Hans Peter and Christof pick up the tent carry it through the campground until we reach our new home. Hans Peter and his son Philip have been traveling together for the past six weeks and take turns cooking, inviting us into the camper for the evening meal. Philip serves beef filet with mashed potatoes, spinach and a tomato, pepper and olive salad.
Both Hans Peter’s three and our four children went to Waldorf schools.
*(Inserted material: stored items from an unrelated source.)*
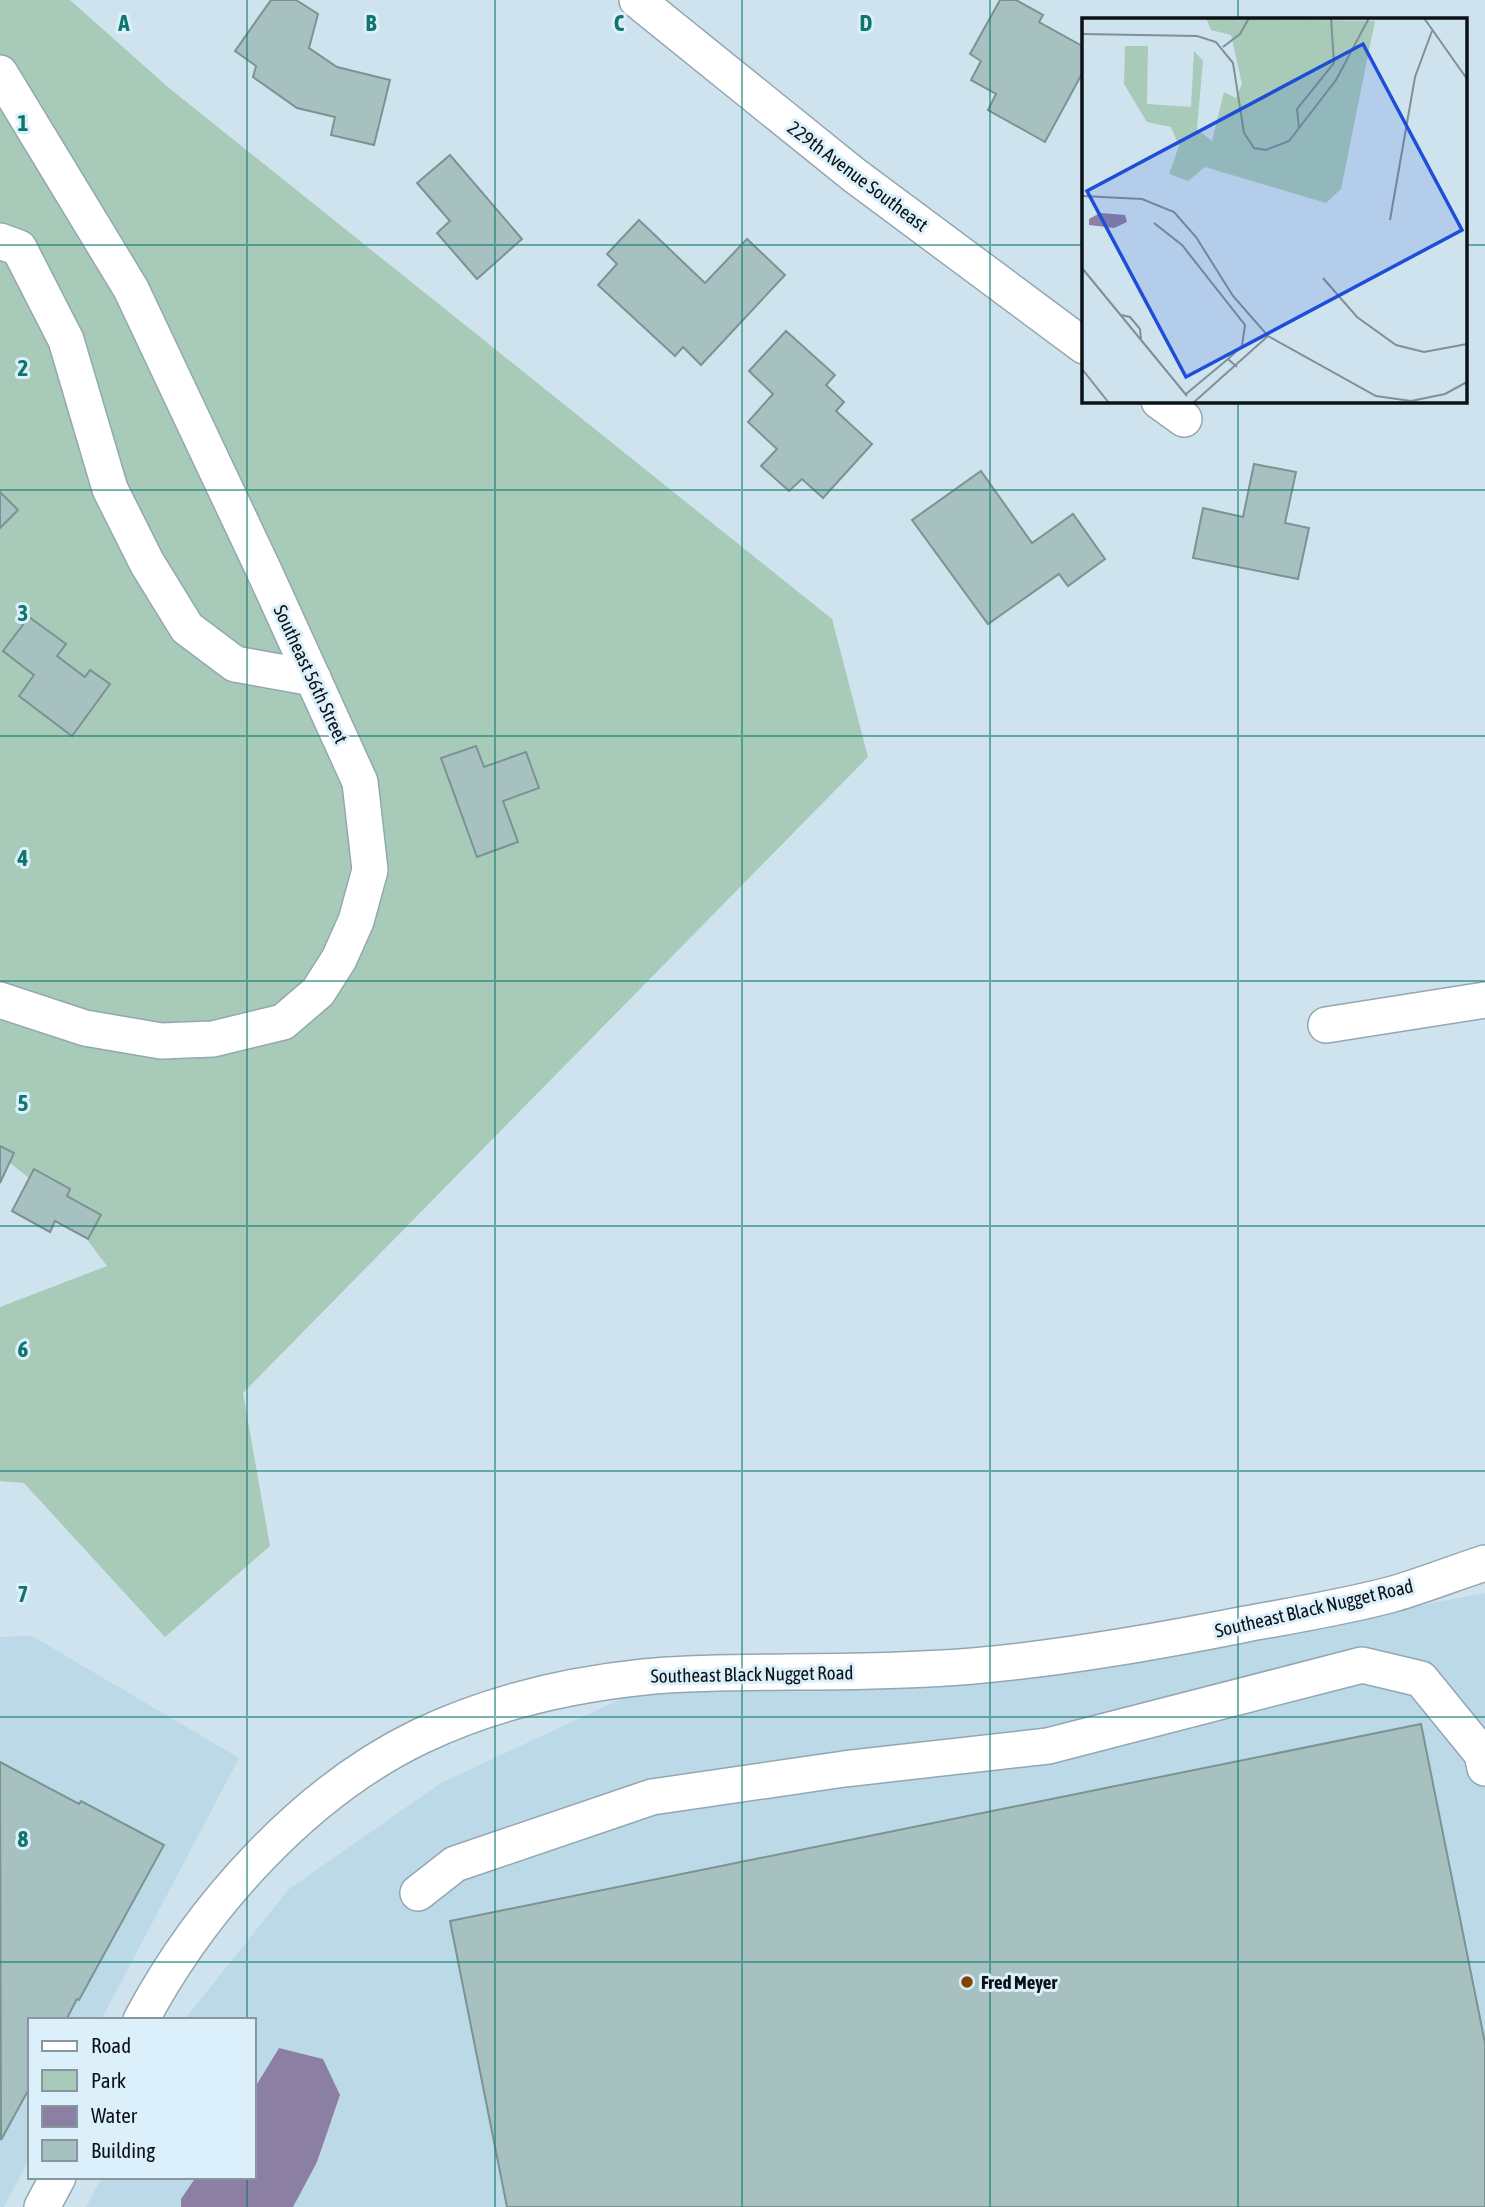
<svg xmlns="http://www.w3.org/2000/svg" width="1485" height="2207" viewBox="0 0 1485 2207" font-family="'Asap Condensed',sans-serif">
	<rect width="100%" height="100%" fill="#cee3ee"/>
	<g fill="#bcd9e8">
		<path d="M1485 1593V2207H86L102 2177H254V2020H184L289 1889 441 1783 647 1687 1101 1666Z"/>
		<path d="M32 1636 239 1758 101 2020H30V2157L4 2207H0V1637Z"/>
	</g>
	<path fill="#a7cbb8" d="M0 0H70L169 88 832 619 868 757 243 1393 270 1546 165 1637 24 1483 0 1481V1307L107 1266 58 1201 0 1155Z"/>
	<path fill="#8b80a4" d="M279 2048 323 2059 340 2095 317 2162 293 2207H181V2199L196 2177H254V2089Z"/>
	<g fill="#a7c0c0" stroke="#7b9393" stroke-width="2">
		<path d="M271 0H296L318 14 309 48 337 67 390 80 374 145 331 135 335 117 297 108 253 77 256 66 235 51Z"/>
		<path d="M1000 0H1016L1043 15 1039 22 1084 47V70L1045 142 988 110 996 94 971 80 981 61 970 54Z"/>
		<path d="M450 155 522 239 477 279 437 233 450 221 417 183Z"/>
		<path d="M639 220 705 283 747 239 785 275 701 365 683 347 675 356 598 285 617 264 607 254Z"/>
		<path d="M786 331 835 375 826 385 844 402 836 411 872 444 823 498 802 479 789 491 761 466 777 449 748 422 773 394 749 371Z"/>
		<path d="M1254 464 1296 472 1285 523 1309 528 1298 579 1193 558 1203 508 1243 517Z"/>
		<path d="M981 471 1032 543 1073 514 1105 559 1068 586 1059 574 988 624 912 520Z"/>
		<path d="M0 492 18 510 0 528Z"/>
		<path d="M29 617 66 644 57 656 85 677 90 670 110 684 72 736 19 696 34 675 3 651Z"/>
		<path d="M476 746 484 767 526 752 539 788 503 801 518 842 477 857 441 758Z"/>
		<path d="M0 1146 14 1153 0 1183Z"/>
		<path d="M34 1169 70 1189 67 1196 101 1215 88 1239 55 1221 50 1232 12 1211Z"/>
		<path d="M1421 1724 1485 2043V2207H507L450 1921Z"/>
		<path d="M0 1762 79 1804 81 1801 164 1845 79 2000 77 1999 66 2020H30V2087L1 2140Z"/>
	</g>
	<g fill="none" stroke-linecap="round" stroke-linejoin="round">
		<g stroke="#93a7b2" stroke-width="38">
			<g id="minor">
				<path d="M637 0 854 175 1084 346"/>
				<path d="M0 73 131 289 265 573 360 782 370 870 356 921 339 959 318 992 283 1022 213 1039 161 1041 85 1028 0 1000"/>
				<path d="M0 241 19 248 66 340 110 489 147 563 187 628 235 664 313 678"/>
				<path d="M1159 401 1184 419"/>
				<path d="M1326 1025 1485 1000"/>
				<path d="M418 1893 455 1864 652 1797 844 1769 1048 1746 1362 1665 1421 1679 1482 1754 1485 1768"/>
				<path d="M141 2020C201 1907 304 1792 421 1736 490 1703 567 1685 644 1677 691 1672 738 1673 786 1672 848 1672 910 1671 973 1666 1065 1658 1155 1642 1246 1624 1295 1615 1345 1607 1393 1594 1424 1585 1454 1573 1485 1563"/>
				<path d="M42 2207 58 2177"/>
			</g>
		</g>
		<use href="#minor" stroke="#fff" stroke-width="35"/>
	</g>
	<path fill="none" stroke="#0f766e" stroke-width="2" stroke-opacity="0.55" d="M247 0V2020M495 0V2207M742 0V2207M990 0V2207M1238 0V19M0 245H1084M1466 245H1485M1238 401V2207M0 490H1485M0 736H1485M0 981H1485M0 1226H1485M0 1471H1485M0 1717H1485M0 1962H1485M247 2177V2207"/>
	<circle fill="#814500" stroke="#dbf0fb" stroke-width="2.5" cx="967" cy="1982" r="7"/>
	<g text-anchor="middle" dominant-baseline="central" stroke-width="6" stroke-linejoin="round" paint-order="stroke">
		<g font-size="19" fill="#0b1216" stroke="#dbf0fb">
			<text transform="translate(858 176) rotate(37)">229th Avenue Southeast</text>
			<text transform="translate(311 674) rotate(65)">Southeast 56th Street</text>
			<text transform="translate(1314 1608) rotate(-13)">Southeast Black Nugget Road</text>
			<text transform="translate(752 1674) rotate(-1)">Southeast Black Nugget Road</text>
		</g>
		<g font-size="19" font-weight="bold" fill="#0b1216" stroke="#dbf0fb" text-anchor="start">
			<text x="981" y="1982">Fred Meyer</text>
		</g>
	</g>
	<g transform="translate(1082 18)">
		<rect width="385" height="385" fill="#cee3ee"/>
		<path d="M124 0 293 3 259 171 244 185 123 149 106 163 87 156 97 128 89 109 65 104 42 66 43 28H66L65 86 109 89 112 33 121 43 115 111 130 123 142 74 154 80 160 66 149 17 129 12Z" fill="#a7cbb8"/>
		<path d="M18 195 43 197 45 204 32 210 7 207V201Z" fill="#8b80a4"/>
		<path fill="none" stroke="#808f98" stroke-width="2" d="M342 0 385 61M0 16 115 18 134 24 151 45 162 115 172 130 184 132 207 123 254 62 287 0M141 29 158 16 167 0M217 110 215 91 252 45 249 0M0 178 60 181 92 194 114 219 151 278 186 318 294 378 329 383 363 376 385 364M308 202 333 59 350 13M72 205 100 227 163 307 160 328 146 341M0 250 105 378M241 260 275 299 314 327 342 334 385 326M39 297 48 299 58 311 59 321M0 351 27 385M104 376 146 341 155 349M111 385 186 318"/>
		<path fill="#1d4ed8" fill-opacity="0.15" stroke="#1d4ed8" stroke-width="3.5" d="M281 26 380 212 104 359 5 173Z"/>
		<rect width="385" height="385" fill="none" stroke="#0b1216" stroke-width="3.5"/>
	</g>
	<g font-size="23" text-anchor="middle" font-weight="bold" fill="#0f766e" stroke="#dbf0fb" stroke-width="6" stroke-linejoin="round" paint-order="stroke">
		<text x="124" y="31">A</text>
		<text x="371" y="31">B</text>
		<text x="619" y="31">C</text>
		<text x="866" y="31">D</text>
		<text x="23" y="131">1</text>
		<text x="23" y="376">2</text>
		<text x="23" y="621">3</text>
		<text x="23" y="866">4</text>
		<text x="23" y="1111">5</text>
		<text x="23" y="1357">6</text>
		<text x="23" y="1602">7</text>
		<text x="23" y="1847">8</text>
	</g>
	<rect x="28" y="2018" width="228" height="161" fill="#dbf0fb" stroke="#88979f" stroke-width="2"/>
	<rect x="42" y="2041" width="35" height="10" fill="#ffffff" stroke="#88979f" stroke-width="2"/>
	<text x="91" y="2053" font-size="21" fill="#0b1216">Road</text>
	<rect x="42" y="2070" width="35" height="21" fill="#a7cbb8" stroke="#88979f" stroke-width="2"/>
	<text x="91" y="2088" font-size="21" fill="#0b1216">Park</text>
	<rect x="42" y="2106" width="35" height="21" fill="#8b80a4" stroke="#88979f" stroke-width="2"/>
	<text x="91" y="2123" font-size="21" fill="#0b1216">Water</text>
	<rect x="42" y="2140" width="35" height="21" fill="#a7c0c0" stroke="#88979f" stroke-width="2"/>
	<text x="91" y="2158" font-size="21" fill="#0b1216">Building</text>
</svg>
We compare notes discussing its pros and cons, although Philip, a practical, relaxed and communicative person, is a wonderful example of a broad minded, well balanced individual and could be used as an advertisement for Waldorf Education.
Philip shares his experiences as a work-and-travel backpacker in Australia explaining how crucial this group has become to the economies of New Zealand and Australia. The farmers of both countries are dependent on the help of the young work-and-travelers for harvesting and getting their produce to market. The idea of giving these kids a year-long visa, (they are only eligible from 18-30), is an ideal way of getting, what has become unpopular, work done by foreigners, without any of the problems that often accompany migrant workers. At the end of each year, one group leaves and the next one comes, sparing the governments the difficulties of permanently integrating foreigners into their countries.
The money is good, $20 an hour, but the work is so hard that during Philip’s first two weeks of lettuce harvesting, all he could do at the end of each day, was to fall into a deep, coma-like sleep. Which we do tonight, much later than usual.